TESTO DELL'ESERCIZIO
Abbiamo messo in scena uno spettacolo che ha entusiasmato il pubblico tanto che è stato prorogato, doveva finire il 26 settembre e oggi è ancora in scena, nonostante il freddo perché è un teatro semi aperto.

Dovrei  tornare con “The boys in the band”, per ora si sa solo di date a Roma e Gorizia a Marzo, salvo imprevisti.

The boys in the band attualmente è presente con un remake su Netflix, ma vi invito a vedere anche l’originale del 70, che ha una vecchia regia, ma ha un approccio più realistico alla situazione dell’epoca dei personaggi.

6: Dal musical, alla prosa, alla tv con il debutto nella fiction “L’ispettore Coliandro 6”. Tv e teatro sono due mondi differenti, quale palco ti emoziona di più o su quale ti senti più a tuo agio? E’ meglio essere dietro una camera o su un palco con un pubblico?

Righe di dati salvate:
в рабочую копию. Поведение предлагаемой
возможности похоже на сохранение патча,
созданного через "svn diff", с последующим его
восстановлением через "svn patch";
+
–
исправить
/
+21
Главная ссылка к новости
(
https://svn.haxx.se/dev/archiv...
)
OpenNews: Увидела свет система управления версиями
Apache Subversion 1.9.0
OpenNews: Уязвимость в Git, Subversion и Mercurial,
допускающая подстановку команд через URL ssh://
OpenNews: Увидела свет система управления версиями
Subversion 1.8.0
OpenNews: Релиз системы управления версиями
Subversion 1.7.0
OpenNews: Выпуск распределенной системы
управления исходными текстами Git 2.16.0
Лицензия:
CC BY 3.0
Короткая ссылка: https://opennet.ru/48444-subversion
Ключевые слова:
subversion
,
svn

SULL'ESERCIZIO
Nel testo dell'esercizio, in che giorno sarebbe dovuto finire lo spettacolo poi prorogato? Queste righe arrivano da un'altra fonte.

RISULTATO
Il 26 settembre.